# "Entry level BMW"



## AKDejaVu (Jul 17, 2002)

I've seen several people use this term as a description for the Mini2.

Its strange, but I don't believe alot of Mini owners even really consider it a BMW of any kind. I know I don't.

I owned a 91 525 for a few years. It was an OK car, but BMW couldn't hook me with it. Lately, I've given their styling a pretty big "Its alright, but nothing special". My wife is totally uninspired by anything wearing the BMW nomicker. Its not that we don't like them, its just that they never really seemed remarkable.

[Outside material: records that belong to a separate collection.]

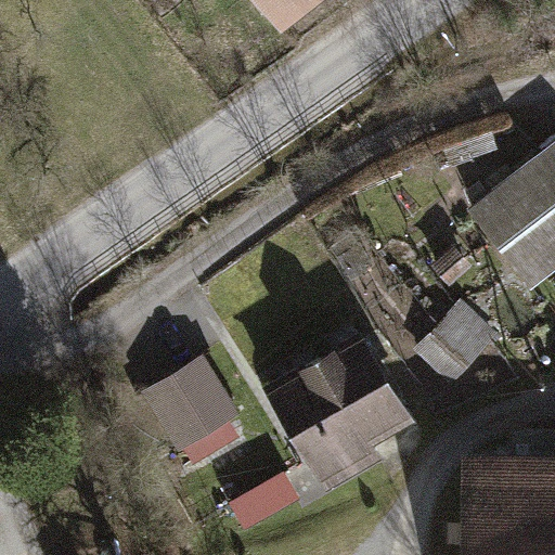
[(261,0),(282,25),(312,0),(261,0)]
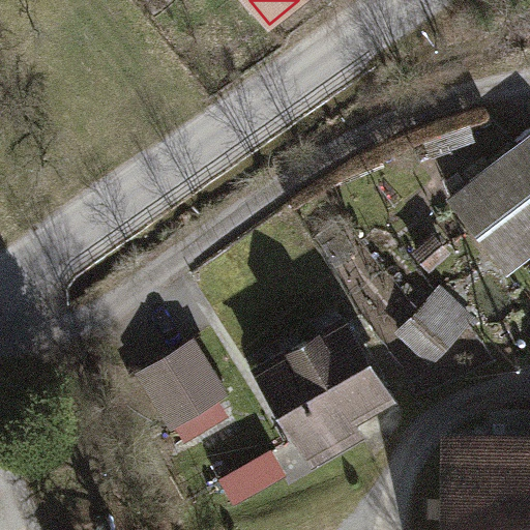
[(529,136),(449,196),(507,275),(529,259),(529,136)]
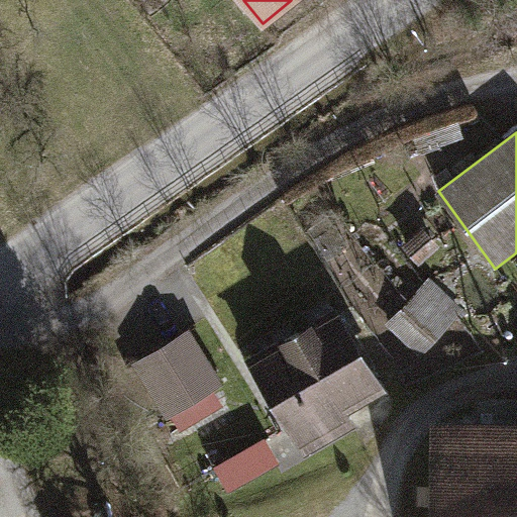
[(422,227),(401,244),(418,264),(438,247),(422,227)]
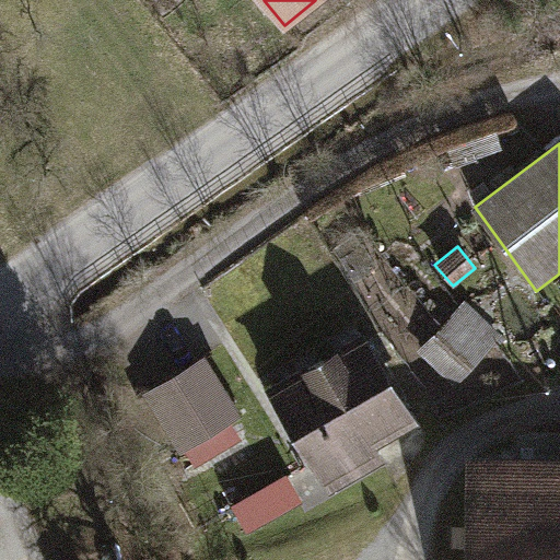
[(466,302),(419,352),(456,386),(497,341),(503,335),(466,302)]
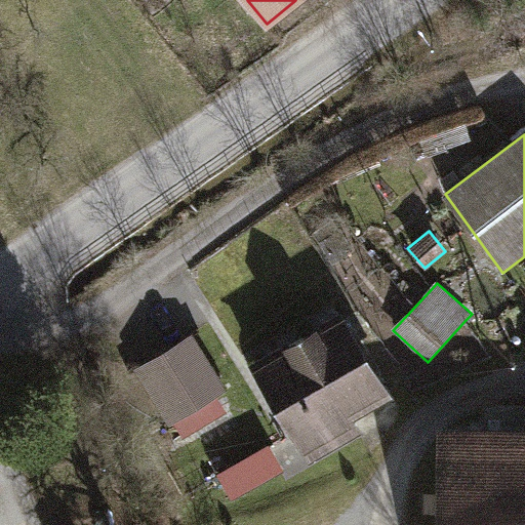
[(341,309),(248,364),(308,463),(363,431),(355,417),(393,395),(341,309)]
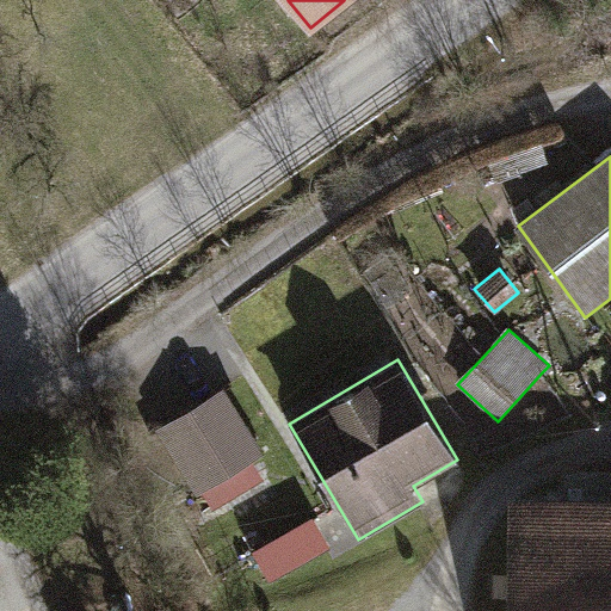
[(159,429),(198,494),(203,492),(253,461),(264,455),(224,389),(159,429)]
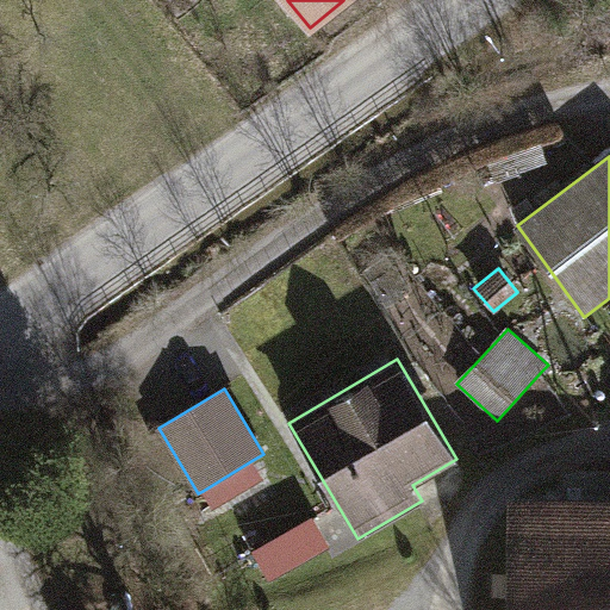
[(253,460),(203,491),(213,509),(265,478),(253,460)]
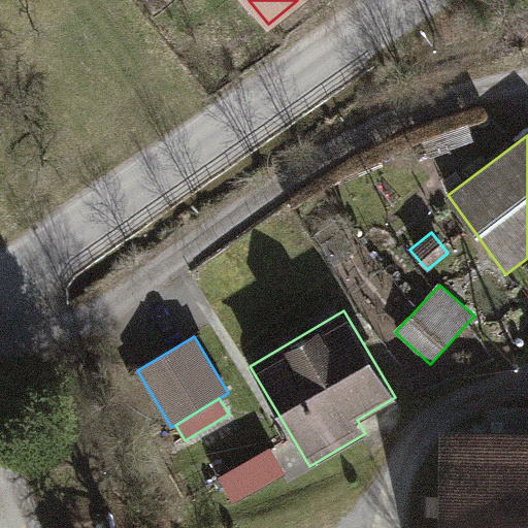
[(527,527),(527,431),(442,429),(439,527),(527,527)]
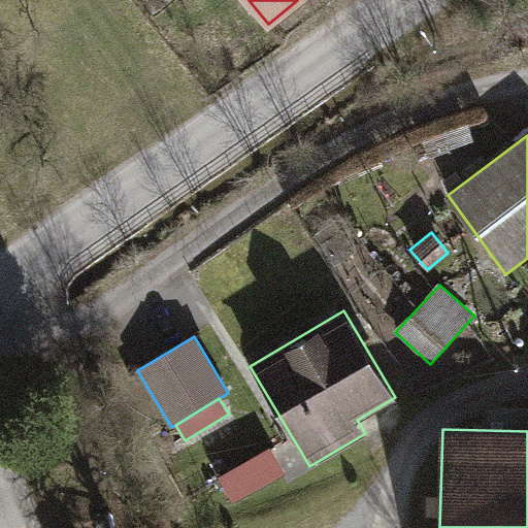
[(270,447),(216,480),(232,505),(287,473),(270,447)]
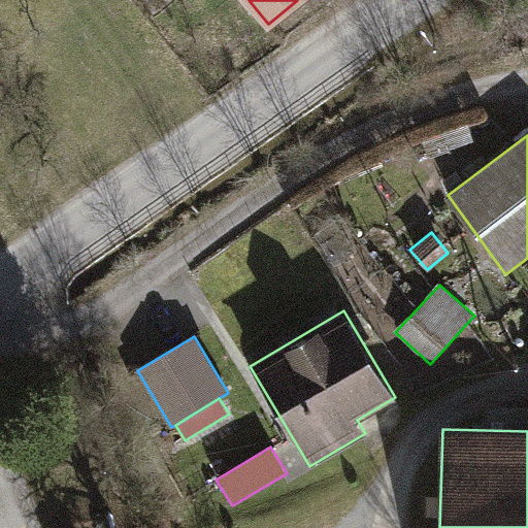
All buildings are outlined.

I didn't really like the VW bug when it was re-introduced recently. It was bulbous and seemed to be a new shell on the old rabbit chassis.

Then came the mini. Its not typical German styling. It has all the personality of the original mini which thuroughly hides the fact that there's a butt-ton of German engineering underneath.

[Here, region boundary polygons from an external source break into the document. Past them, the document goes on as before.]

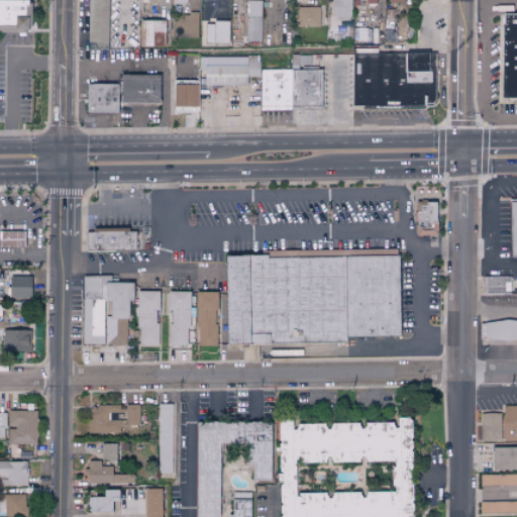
[(0,0),(0,32),(25,32),(25,21),(29,21),(28,0),(0,0)]
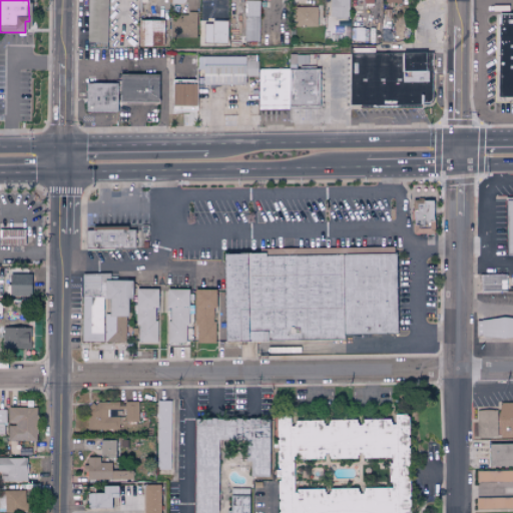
[(106,0),(86,0),(86,42),(106,42),(106,0)]
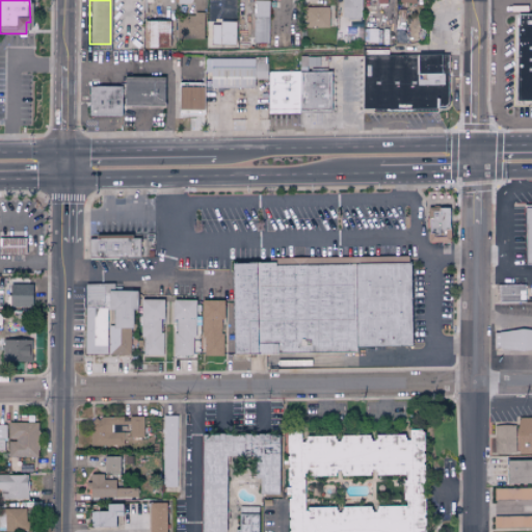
[(253,0),(251,43),(268,43),(269,0),(265,0),(253,0)]
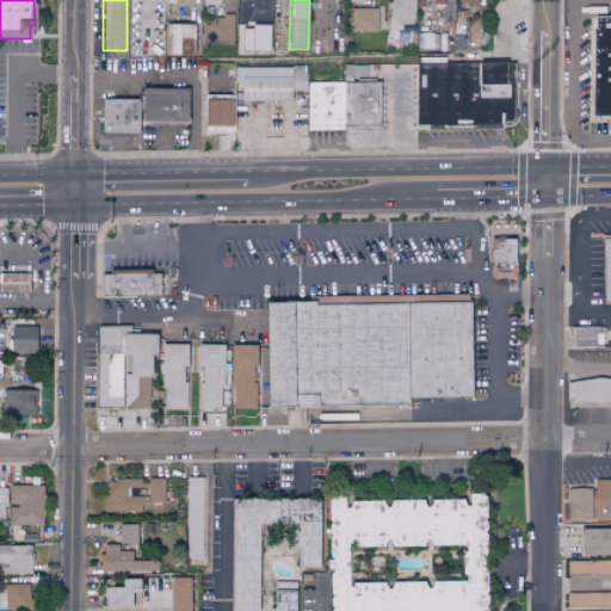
[(392,0),(393,23),(415,23),(414,0),(392,0)]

I don't consider my Mini to be a BMW. I do thank BMW for buying Mini and re-introducing the car with the best of BMW engineering behind some aspects of it. I also thank BMW for not trying to make it a BMW.

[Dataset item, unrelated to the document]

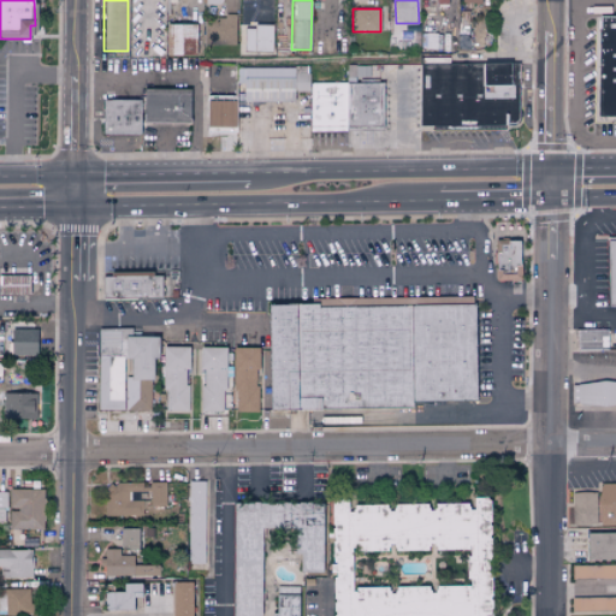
[(598,16),(615,16),(615,123),(598,123),(598,16)]
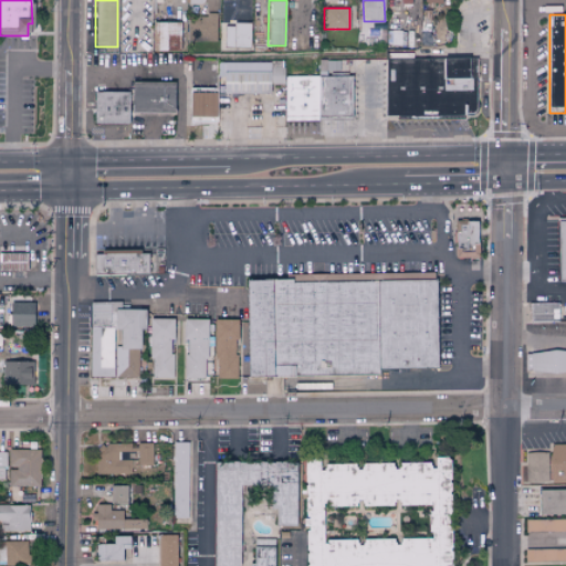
[(208,18),(208,16),(188,17),(188,40),(216,39),(216,18),(208,18)]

So... I don't own a mini hoping that I'll someday be able to afford a better BMW. I own a mini because there's nothing else out there that's quite like it and I very much like what it is (as well as what it is not). No other BMW really does that for me. Different strokes for different folks.

AKDejaVu


----------



## operknockity (Apr 19, 2002)

To my mind, the Mini is not a true "BMW". Just like the new Rolls will be a Rolls and not a BMW. I suppose if others want to think of the Mini as an entry level BMW, then whatever floats their boat, and if it drives sales, so much the better. But we'll have to wait for the coming 1 series for a true entry level bimmer.


----------



## Faheem Daddy (Oct 7, 2002)

The MINI should never be referred to as an "Entry level BMW," because that's what the 3-series is for. The Mini is in a league of its own, it's a Mini Cooper...though BMW did a remarkable job of reincarnating the Mini, it's still a Mini...not a BMW. Those who claim it to be an entry-level Bimmer are just jealous because they couldn't afford the Mini and had to setlle for a Honda Civic. :flipoff:


----------